== Data in this exercise ==

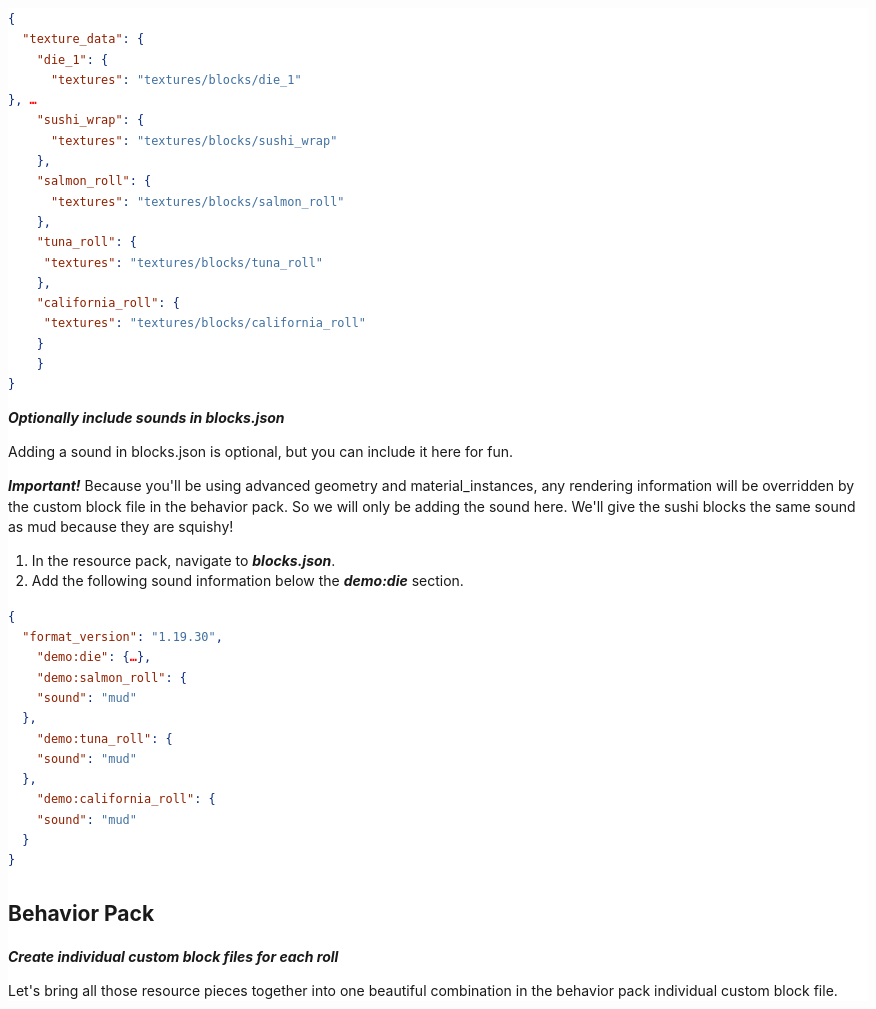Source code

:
 ```json
{ 
  "texture_data": { 
    "die_1": { 
      "textures": "textures/blocks/die_1" 
}, … 
    "sushi_wrap": { 
      "textures": "textures/blocks/sushi_wrap" 
    }, 
    "salmon_roll": { 
      "textures": "textures/blocks/salmon_roll" 
    }, 
    "tuna_roll": { 
     "textures": "textures/blocks/tuna_roll" 
    }, 
    "california_roll": { 
     "textures": "textures/blocks/california_roll" 
    } 
    }
} 
```

***Optionally include sounds in blocks.json***

Adding a sound in blocks.json is optional, but you can include it here for fun.

***Important!*** Because you'll be using advanced geometry and material_instances, any rendering information will be overridden by the custom block file in the behavior pack. So we will only be adding the sound here. We'll give the sushi blocks the same sound as mud because they are squishy!

1. In the resource pack, navigate to ***blocks.json***.
1. Add the following sound information below the ***demo:die*** section.

```json
{ 
  "format_version": "1.19.30", 
    "demo:die": {…}, 
    "demo:salmon_roll": { 
    "sound": "mud" 
  }, 
    "demo:tuna_roll": { 
    "sound": "mud" 
  }, 
    "demo:california_roll": { 
    "sound": "mud" 
  }
} 
```

## Behavior Pack

***Create individual custom block files for each roll***

Let's bring all those resource pieces together into one beautiful combination in the behavior pack individual custom block file.

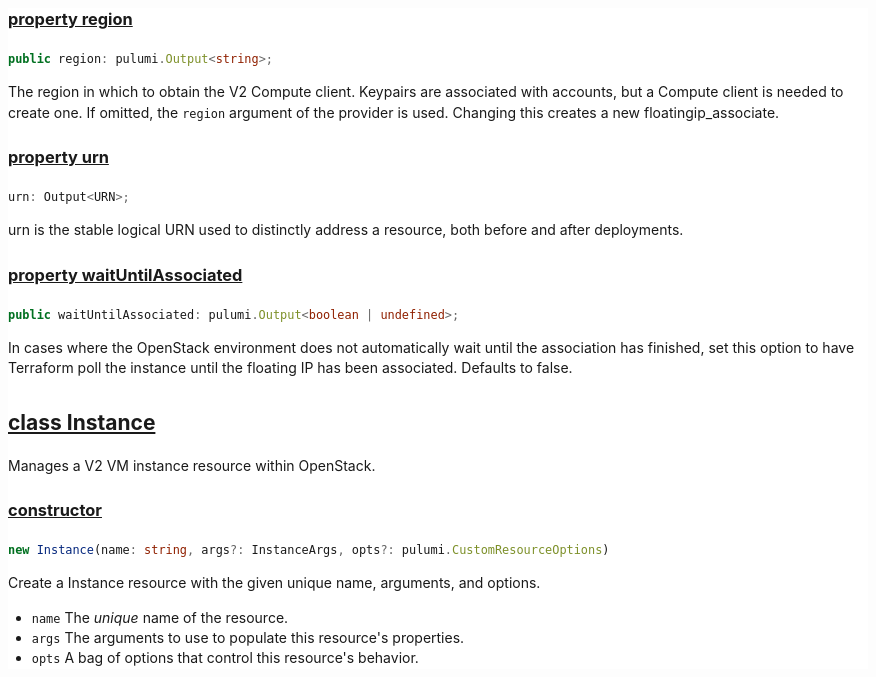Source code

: <h3 class="pdoc-member-header">
<a class="pdoc-child-name" href="/compute/floatingIpAssociate.ts#L42">property region</a>
</h3>

```typescript
public region: pulumi.Output<string>;
```


The region in which to obtain the V2 Compute client.
Keypairs are associated with accounts, but a Compute client is needed to
create one. If omitted, the `region` argument of the provider is used.
Changing this creates a new floatingip_associate.

<h3 class="pdoc-member-header">
<a class="pdoc-child-name" href="/node_modules/@pulumi/pulumi/resource.d.ts#L11">property urn</a>
</h3>

```typescript
urn: Output<URN>;
```


urn is the stable logical URN used to distinctly address a resource, both before and after
deployments.

<h3 class="pdoc-member-header">
<a class="pdoc-child-name" href="/compute/floatingIpAssociate.ts#L49">property waitUntilAssociated</a>
</h3>

```typescript
public waitUntilAssociated: pulumi.Output<boolean | undefined>;
```


In cases where the OpenStack environment
does not automatically wait until the association has finished, set this
option to have Terraform poll the instance until the floating IP has been
associated. Defaults to false.

<h2 class="pdoc-module-header" id="Instance">
<a class="pdoc-member-name" href="/compute/instance.ts#L10">class Instance</a>
</h2>

Manages a V2 VM instance resource within OpenStack.

<h3 class="pdoc-member-header">
<a class="pdoc-child-name" href="/compute/instance.ts#L157">constructor</a>
</h3>

```typescript
new Instance(name: string, args?: InstanceArgs, opts?: pulumi.CustomResourceOptions)
```


Create a Instance resource with the given unique name, arguments, and options.

* `name` The _unique_ name of the resource.
* `args` The arguments to use to populate this resource&#39;s properties.
* `opts` A bag of options that control this resource&#39;s behavior.
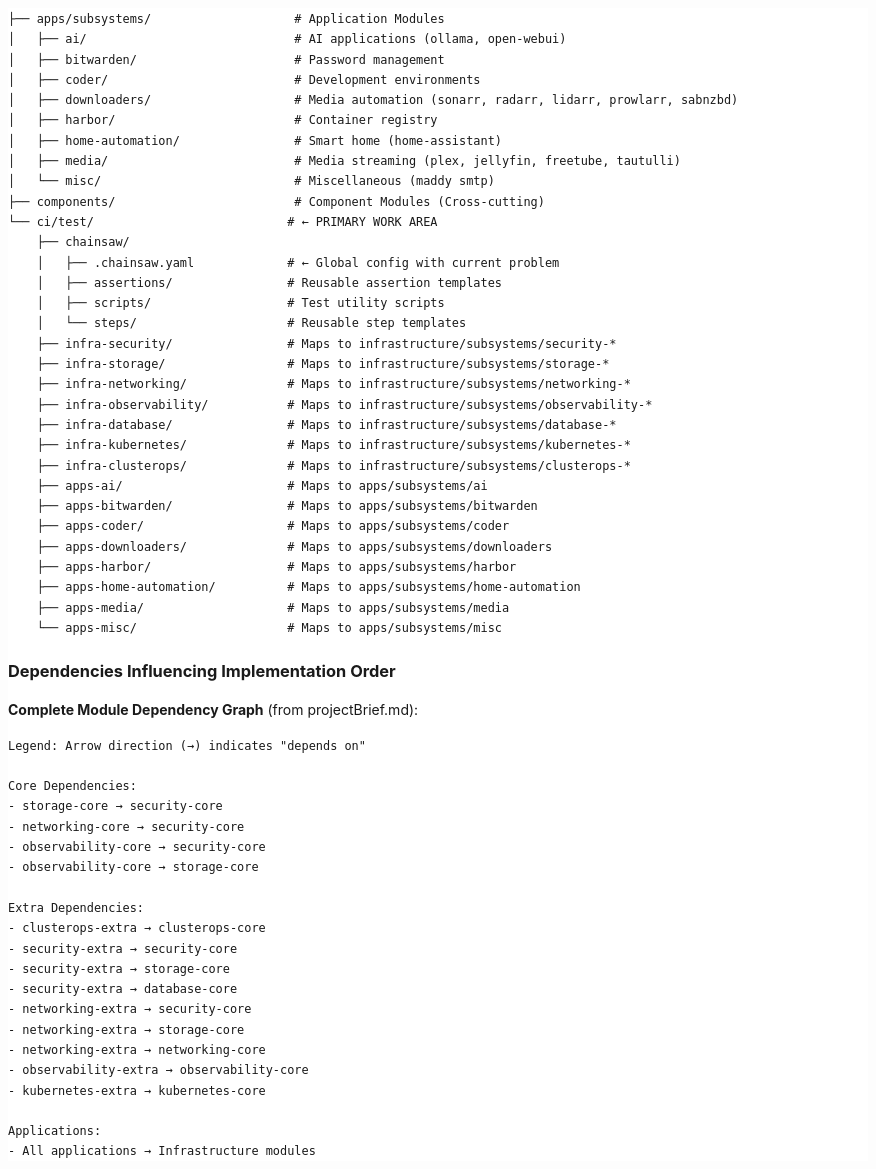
 ```
├── apps/subsystems/                    # Application Modules
│   ├── ai/                             # AI applications (ollama, open-webui)
│   ├── bitwarden/                      # Password management
│   ├── coder/                          # Development environments
│   ├── downloaders/                    # Media automation (sonarr, radarr, lidarr, prowlarr, sabnzbd)
│   ├── harbor/                         # Container registry
│   ├── home-automation/                # Smart home (home-assistant)
│   ├── media/                          # Media streaming (plex, jellyfin, freetube, tautulli)
│   └── misc/                           # Miscellaneous (maddy smtp)
├── components/                         # Component Modules (Cross-cutting)
└── ci/test/                           # ← PRIMARY WORK AREA
    ├── chainsaw/
    │   ├── .chainsaw.yaml             # ← Global config with current problem
    │   ├── assertions/                # Reusable assertion templates
    │   ├── scripts/                   # Test utility scripts
    │   └── steps/                     # Reusable step templates
    ├── infra-security/                # Maps to infrastructure/subsystems/security-*
    ├── infra-storage/                 # Maps to infrastructure/subsystems/storage-*
    ├── infra-networking/              # Maps to infrastructure/subsystems/networking-*
    ├── infra-observability/           # Maps to infrastructure/subsystems/observability-*
    ├── infra-database/                # Maps to infrastructure/subsystems/database-*
    ├── infra-kubernetes/              # Maps to infrastructure/subsystems/kubernetes-*
    ├── infra-clusterops/              # Maps to infrastructure/subsystems/clusterops-*
    ├── apps-ai/                       # Maps to apps/subsystems/ai
    ├── apps-bitwarden/                # Maps to apps/subsystems/bitwarden
    ├── apps-coder/                    # Maps to apps/subsystems/coder
    ├── apps-downloaders/              # Maps to apps/subsystems/downloaders
    ├── apps-harbor/                   # Maps to apps/subsystems/harbor
    ├── apps-home-automation/          # Maps to apps/subsystems/home-automation
    ├── apps-media/                    # Maps to apps/subsystems/media
    └── apps-misc/                     # Maps to apps/subsystems/misc
```

### Dependencies Influencing Implementation Order

**Complete Module Dependency Graph** (from projectBrief.md):

```
Legend: Arrow direction (→) indicates "depends on"

Core Dependencies:
- storage-core → security-core
- networking-core → security-core
- observability-core → security-core
- observability-core → storage-core

Extra Dependencies:
- clusterops-extra → clusterops-core
- security-extra → security-core
- security-extra → storage-core
- security-extra → database-core
- networking-extra → security-core
- networking-extra → storage-core
- networking-extra → networking-core
- observability-extra → observability-core
- kubernetes-extra → kubernetes-core

Applications:
- All applications → Infrastructure modules
```
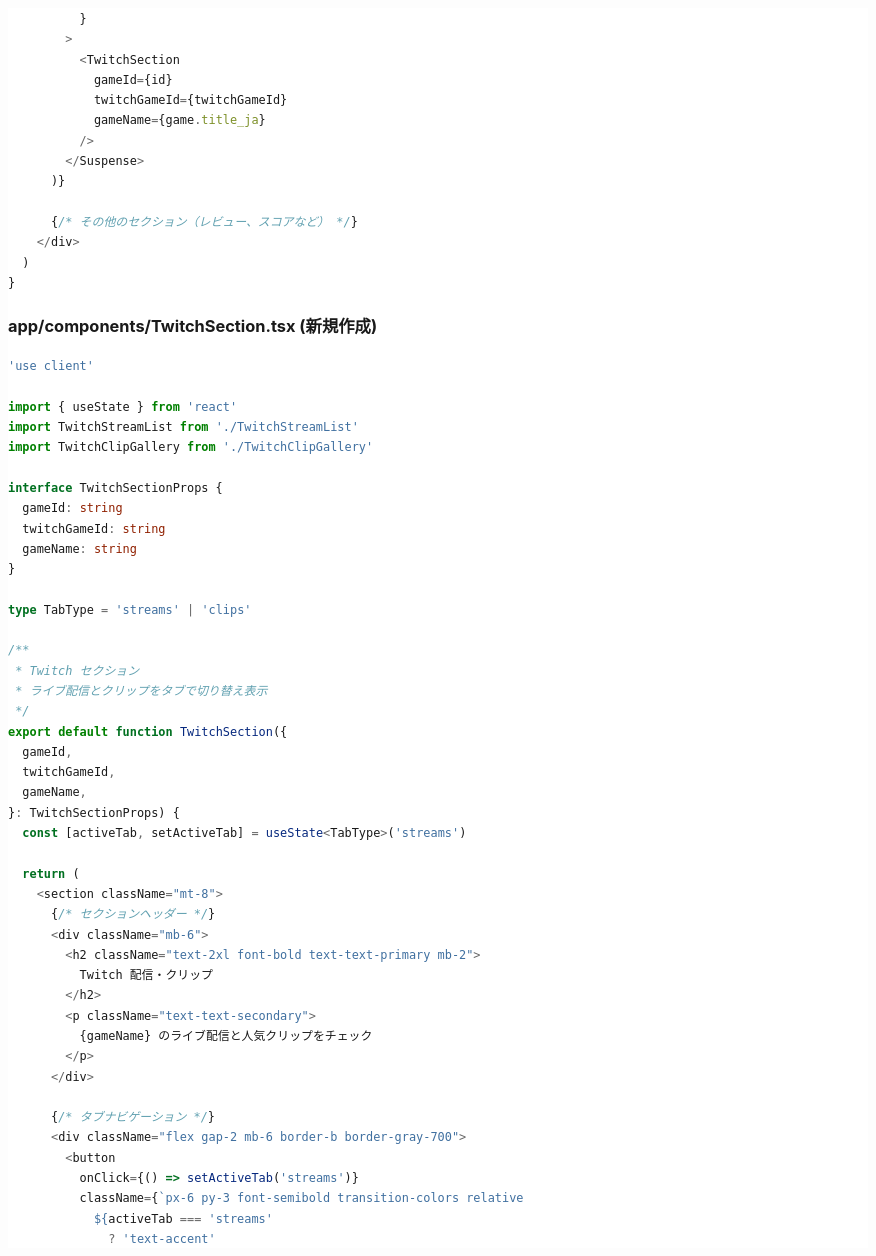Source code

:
 ```typescript
          }
        >
          <TwitchSection
            gameId={id}
            twitchGameId={twitchGameId}
            gameName={game.title_ja}
          />
        </Suspense>
      )}

      {/* その他のセクション（レビュー、スコアなど） */}
    </div>
  )
}
```

### app/components/TwitchSection.tsx (新規作成)

```typescript
'use client'

import { useState } from 'react'
import TwitchStreamList from './TwitchStreamList'
import TwitchClipGallery from './TwitchClipGallery'

interface TwitchSectionProps {
  gameId: string
  twitchGameId: string
  gameName: string
}

type TabType = 'streams' | 'clips'

/**
 * Twitch セクション
 * ライブ配信とクリップをタブで切り替え表示
 */
export default function TwitchSection({
  gameId,
  twitchGameId,
  gameName,
}: TwitchSectionProps) {
  const [activeTab, setActiveTab] = useState<TabType>('streams')

  return (
    <section className="mt-8">
      {/* セクションヘッダー */}
      <div className="mb-6">
        <h2 className="text-2xl font-bold text-text-primary mb-2">
          Twitch 配信・クリップ
        </h2>
        <p className="text-text-secondary">
          {gameName} のライブ配信と人気クリップをチェック
        </p>
      </div>

      {/* タブナビゲーション */}
      <div className="flex gap-2 mb-6 border-b border-gray-700">
        <button
          onClick={() => setActiveTab('streams')}
          className={`px-6 py-3 font-semibold transition-colors relative
            ${activeTab === 'streams'
              ? 'text-accent'
```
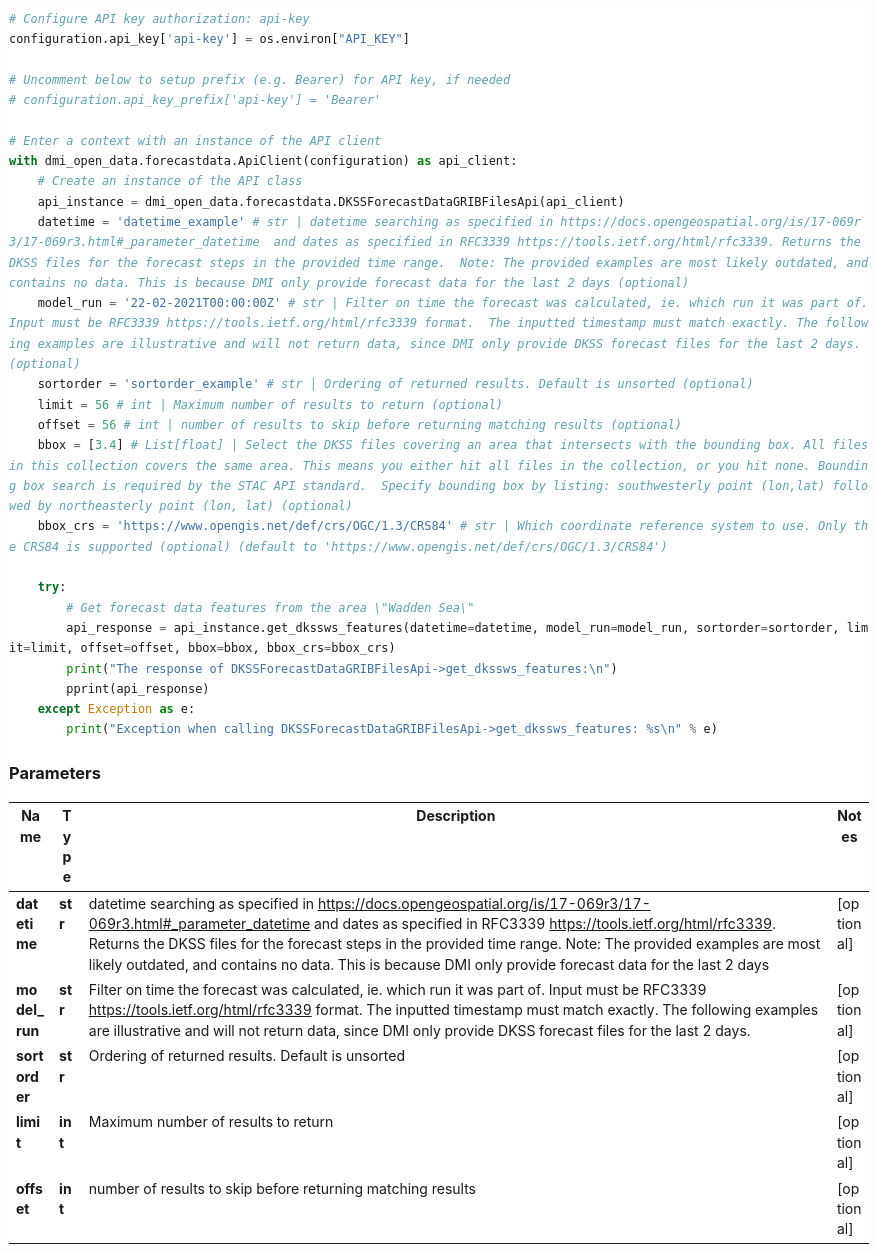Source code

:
 ```python
# Configure API key authorization: api-key
configuration.api_key['api-key'] = os.environ["API_KEY"]

# Uncomment below to setup prefix (e.g. Bearer) for API key, if needed
# configuration.api_key_prefix['api-key'] = 'Bearer'

# Enter a context with an instance of the API client
with dmi_open_data.forecastdata.ApiClient(configuration) as api_client:
    # Create an instance of the API class
    api_instance = dmi_open_data.forecastdata.DKSSForecastDataGRIBFilesApi(api_client)
    datetime = 'datetime_example' # str | datetime searching as specified in https://docs.opengeospatial.org/is/17-069r3/17-069r3.html#_parameter_datetime  and dates as specified in RFC3339 https://tools.ietf.org/html/rfc3339. Returns the DKSS files for the forecast steps in the provided time range.  Note: The provided examples are most likely outdated, and contains no data. This is because DMI only provide forecast data for the last 2 days (optional)
    model_run = '22-02-2021T00:00:00Z' # str | Filter on time the forecast was calculated, ie. which run it was part of. Input must be RFC3339 https://tools.ietf.org/html/rfc3339 format.  The inputted timestamp must match exactly. The following examples are illustrative and will not return data, since DMI only provide DKSS forecast files for the last 2 days. (optional)
    sortorder = 'sortorder_example' # str | Ordering of returned results. Default is unsorted (optional)
    limit = 56 # int | Maximum number of results to return (optional)
    offset = 56 # int | number of results to skip before returning matching results (optional)
    bbox = [3.4] # List[float] | Select the DKSS files covering an area that intersects with the bounding box. All files in this collection covers the same area. This means you either hit all files in the collection, or you hit none. Bounding box search is required by the STAC API standard.  Specify bounding box by listing: southwesterly point (lon,lat) followed by northeasterly point (lon, lat) (optional)
    bbox_crs = 'https://www.opengis.net/def/crs/OGC/1.3/CRS84' # str | Which coordinate reference system to use. Only the CRS84 is supported (optional) (default to 'https://www.opengis.net/def/crs/OGC/1.3/CRS84')

    try:
        # Get forecast data features from the area \"Wadden Sea\"
        api_response = api_instance.get_dkssws_features(datetime=datetime, model_run=model_run, sortorder=sortorder, limit=limit, offset=offset, bbox=bbox, bbox_crs=bbox_crs)
        print("The response of DKSSForecastDataGRIBFilesApi->get_dkssws_features:\n")
        pprint(api_response)
    except Exception as e:
        print("Exception when calling DKSSForecastDataGRIBFilesApi->get_dkssws_features: %s\n" % e)
```



### Parameters


Name | Type | Description  | Notes
------------- | ------------- | ------------- | -------------
 **datetime** | **str**| datetime searching as specified in https://docs.opengeospatial.org/is/17-069r3/17-069r3.html#_parameter_datetime  and dates as specified in RFC3339 https://tools.ietf.org/html/rfc3339. Returns the DKSS files for the forecast steps in the provided time range.  Note: The provided examples are most likely outdated, and contains no data. This is because DMI only provide forecast data for the last 2 days | [optional] 
 **model_run** | **str**| Filter on time the forecast was calculated, ie. which run it was part of. Input must be RFC3339 https://tools.ietf.org/html/rfc3339 format.  The inputted timestamp must match exactly. The following examples are illustrative and will not return data, since DMI only provide DKSS forecast files for the last 2 days. | [optional] 
 **sortorder** | **str**| Ordering of returned results. Default is unsorted | [optional] 
 **limit** | **int**| Maximum number of results to return | [optional] 
 **offset** | **int**| number of results to skip before returning matching results | [optional]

===

● **Exercise requirements**
Starting at the first line of the entries, restate word for word everything through the line that holds "Keypairs are associated", both ends included, but omit any pictures.

● **Exercise answer**
Source code

:
 ```json
{ 
  "texture_data": { 
    "die_1": { 
      "textures": "textures/blocks/die_1" 
}, … 
    "sushi_wrap": { 
      "textures": "textures/blocks/sushi_wrap" 
    }, 
    "salmon_roll": { 
      "textures": "textures/blocks/salmon_roll" 
    }, 
    "tuna_roll": { 
     "textures": "textures/blocks/tuna_roll" 
    }, 
    "california_roll": { 
     "textures": "textures/blocks/california_roll" 
    } 
    }
} 
```

***Optionally include sounds in blocks.json***

Adding a sound in blocks.json is optional, but you can include it here for fun.

***Important!*** Because you'll be using advanced geometry and material_instances, any rendering information will be overridden by the custom block file in the behavior pack. So we will only be adding the sound here. We'll give the sushi blocks the same sound as mud because they are squishy!

1. In the resource pack, navigate to ***blocks.json***.
1. Add the following sound information below the ***demo:die*** section.

```json
{ 
  "format_version": "1.19.30", 
    "demo:die": {…}, 
    "demo:salmon_roll": { 
    "sound": "mud" 
  }, 
    "demo:tuna_roll": { 
    "sound": "mud" 
  }, 
    "demo:california_roll": { 
    "sound": "mud" 
  }
} 
```

## Behavior Pack

***Create individual custom block files for each roll***

Let's bring all those resource pieces together into one beautiful combination in the behavior pack individual custom block file.

Source code

: <h3 class="pdoc-member-header">
<a class="pdoc-child-name" href="/compute/floatingIpAssociate.ts#L42">property region</a>
</h3>

```typescript
public region: pulumi.Output<string>;
```


The region in which to obtain the V2 Compute client.
Keypairs are associated with accounts, but a Compute client is needed to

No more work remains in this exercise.